*Extrait de texte:*
####
En outre, si la volonté de déstabiliser le spectateur est visible, elle n’est cependant pas palpable et cela est bien dommage. Pas palpable car trop peu d’éléments sont distillés pour réellement perdre le spectateur. Seul le personnage principal est perdu et nous ne faisons que suivre ses pérégrinations en essayant d’anticiper ce qui va arriver par la suite. Or, nous ne devrions pas être en mesure d’anticiper ce qui est à venir dans ce genre de mise en abîme. Nous devrions être perdus au même titre que notre héros est perdu.

Il faut toutefois replacer les choses dans leur contexte : le scénario K.O. n’est pas mal écrit. Sa faiblesse réside principalement dans les inégalités entre les moments passionnants et ceux qui semblent s’éterniser. Il est donc regrettable qu’un scénario au postulat si prometteur n’ait pas pleinement profité de son potentiel de déstabilisation. Il faut également souligner que même si la déstabilisation du spectateur n’est pas constante, la fin nous laisse tout de même dans un état de doute quant à ce qu’il vient de se passer. 

 

Une réalisation sobre portée par des acteurs inégaux 

Malheureusement là encore, il faut parler d’inégalité (bonjour la redondance…). Ceci est important à souligner concernant les acteurs. La première chose à dire est que Laurent Laffite est particulièrement crédible dans ce rôle de salaud voyant son monde s’effondrer juste sous ses pieds. Si le sociétaire de la Comédie Française n’a pas toujours été convaincant dans le registre comique, force est de constater que le drame lui convient à merveille et que cela permet à tout son charisme de s’exprimer. C’est donc un vrai plaisir de suivre ses errances durant l’intégralité du film. Il en va de même pour Pio Marmaï (toujours convaincant quel que soit le registre) et pour Chiara Mastroianni, débordante d’élégance et faisant passer un nombre incalculable d’émotions.

Chiara Mastroianni, Laurent Lafitte
Chiara Mastroianni et Laurent Lafitte

Toutefois, le reste des acteurs n’est pas forcément à la hauteur des enjeux qui nous sont présentés. Alternant entre le sur-jeu ou des émotions mal retranscrites, certains seconds rôles semblent trouver difficilement leur registre. Il ne s’agit cependant que d’une anicroche, pas particulièrement dommageable pour suivre ces personnages.

Enfin concernant la réalisation, celle-ci se veut simple et efficace. La mise en scène se met au service de l’histoire par des plans tantôt esthétisés, tantôt simples, mais toujours dans une optique de suspens et parfois de déstabilisation (dont un plan aérien particulièrement réussi et déstabilisant). Rien de particulier à dire donc sur la réalisation, si ce n’est que celle-ci fonctionne très correctement dans le récit. 

K.O. est un film agréable à suivre mais beaucoup trop hétérogène dans sa construction pour être réellement marquant. Les facilités scénaristiques et le manque de développement de certains aspects psychologiques empêche ce film à fort potentiel d’être un réel grand film français. Toutefois, il reste un polar efficace pour quiconque apprécie ce registre cinématographique.
####
*Informations fournies:*
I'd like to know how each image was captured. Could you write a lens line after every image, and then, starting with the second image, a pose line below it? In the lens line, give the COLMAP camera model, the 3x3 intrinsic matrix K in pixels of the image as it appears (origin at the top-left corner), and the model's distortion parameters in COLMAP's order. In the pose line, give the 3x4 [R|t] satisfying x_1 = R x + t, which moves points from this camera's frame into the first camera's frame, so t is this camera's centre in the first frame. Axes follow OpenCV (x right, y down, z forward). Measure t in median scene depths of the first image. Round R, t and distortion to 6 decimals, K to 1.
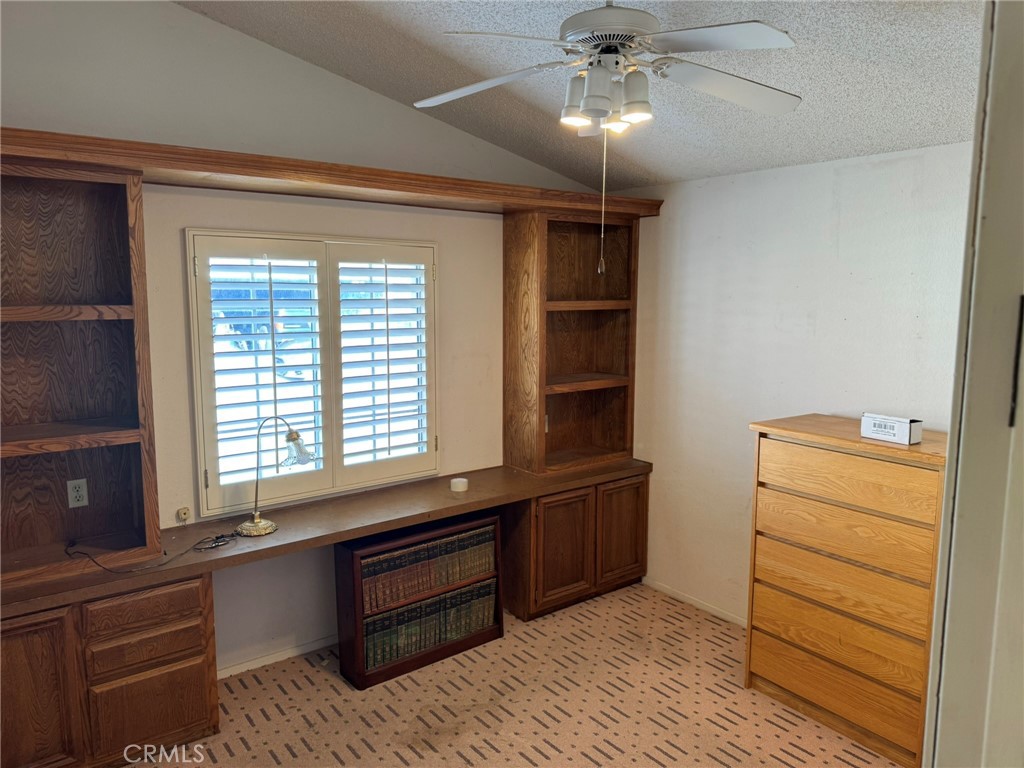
####
*Tâche à faire 1:* D'après l'extrait, comment se veut la réalisation du film ?
*Tâche à faire 2:* Transcrivez fidèlement, s'il vous plaît, tout le passage de l'extrait qui va de « Enfin concernant la » jusqu'à « ce registre cinématographique. ».
Le matériel fourni n'a aucun lien avec l'extrait.

*Résultat 1:* Simple et efficace.

*Résultat 2:*
Enfin concernant la réalisation, celle-ci se veut simple et efficace. La mise en scène se met au service de l’histoire par des plans tantôt esthétisés, tantôt simples, mais toujours dans une optique de suspens et parfois de déstabilisation (dont un plan aérien particulièrement réussi et déstabilisant). Rien de particulier à dire donc sur la réalisation, si ce n’est que celle-ci fonctionne très correctement dans le récit. 

K.O. est un film agréable à suivre mais beaucoup trop hétérogène dans sa construction pour être réellement marquant. Les facilités scénaristiques et le manque de développement de certains aspects psychologiques empêche ce film à fort potentiel d’être un réel grand film français. Toutefois, il reste un polar efficace pour quiconque apprécie ce registre cinématographique.